▶ **Problem requirements**
Your task is to filter the entries and copy every line containing the string "distance".
##### Data shown #####
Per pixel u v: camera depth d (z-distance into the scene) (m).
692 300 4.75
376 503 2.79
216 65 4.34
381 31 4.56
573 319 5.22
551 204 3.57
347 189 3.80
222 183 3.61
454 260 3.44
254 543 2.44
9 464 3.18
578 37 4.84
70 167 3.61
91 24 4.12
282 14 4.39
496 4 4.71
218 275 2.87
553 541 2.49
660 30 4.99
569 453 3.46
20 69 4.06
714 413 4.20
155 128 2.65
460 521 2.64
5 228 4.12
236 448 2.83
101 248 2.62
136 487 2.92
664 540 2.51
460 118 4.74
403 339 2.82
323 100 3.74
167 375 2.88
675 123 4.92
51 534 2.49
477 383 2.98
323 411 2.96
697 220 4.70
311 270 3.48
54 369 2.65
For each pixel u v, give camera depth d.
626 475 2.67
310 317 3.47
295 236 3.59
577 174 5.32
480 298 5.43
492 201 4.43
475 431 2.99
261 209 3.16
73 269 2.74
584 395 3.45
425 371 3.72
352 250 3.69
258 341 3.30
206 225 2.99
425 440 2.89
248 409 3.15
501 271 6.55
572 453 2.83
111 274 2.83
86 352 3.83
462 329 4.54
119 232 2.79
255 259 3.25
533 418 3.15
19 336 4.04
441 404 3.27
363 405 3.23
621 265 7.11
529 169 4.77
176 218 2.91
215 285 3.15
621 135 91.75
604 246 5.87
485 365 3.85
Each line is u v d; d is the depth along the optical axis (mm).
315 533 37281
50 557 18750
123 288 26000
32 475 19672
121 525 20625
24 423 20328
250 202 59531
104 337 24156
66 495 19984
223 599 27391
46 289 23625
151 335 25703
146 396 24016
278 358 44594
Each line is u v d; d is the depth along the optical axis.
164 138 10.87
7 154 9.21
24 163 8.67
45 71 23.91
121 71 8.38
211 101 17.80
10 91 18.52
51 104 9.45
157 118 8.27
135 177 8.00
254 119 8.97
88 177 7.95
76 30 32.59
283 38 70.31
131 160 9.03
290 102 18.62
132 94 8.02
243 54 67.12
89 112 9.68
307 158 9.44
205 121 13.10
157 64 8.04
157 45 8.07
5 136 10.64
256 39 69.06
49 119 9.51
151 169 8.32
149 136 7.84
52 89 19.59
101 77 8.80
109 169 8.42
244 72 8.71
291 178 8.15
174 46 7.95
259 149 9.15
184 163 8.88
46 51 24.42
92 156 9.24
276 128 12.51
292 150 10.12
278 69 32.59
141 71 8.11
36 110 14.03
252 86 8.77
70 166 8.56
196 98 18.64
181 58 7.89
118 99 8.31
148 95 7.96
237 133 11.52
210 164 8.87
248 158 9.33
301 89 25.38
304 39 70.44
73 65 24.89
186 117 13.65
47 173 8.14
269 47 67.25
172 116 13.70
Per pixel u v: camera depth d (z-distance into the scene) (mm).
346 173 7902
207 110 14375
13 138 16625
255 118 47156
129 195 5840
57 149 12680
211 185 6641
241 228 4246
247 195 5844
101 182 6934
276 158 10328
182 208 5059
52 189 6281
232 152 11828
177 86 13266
#####
▶ **Output**
Per pixel u v: camera depth d (z-distance into the scene) (m).
Per pixel u v: camera depth d (z-distance into the scene) (mm).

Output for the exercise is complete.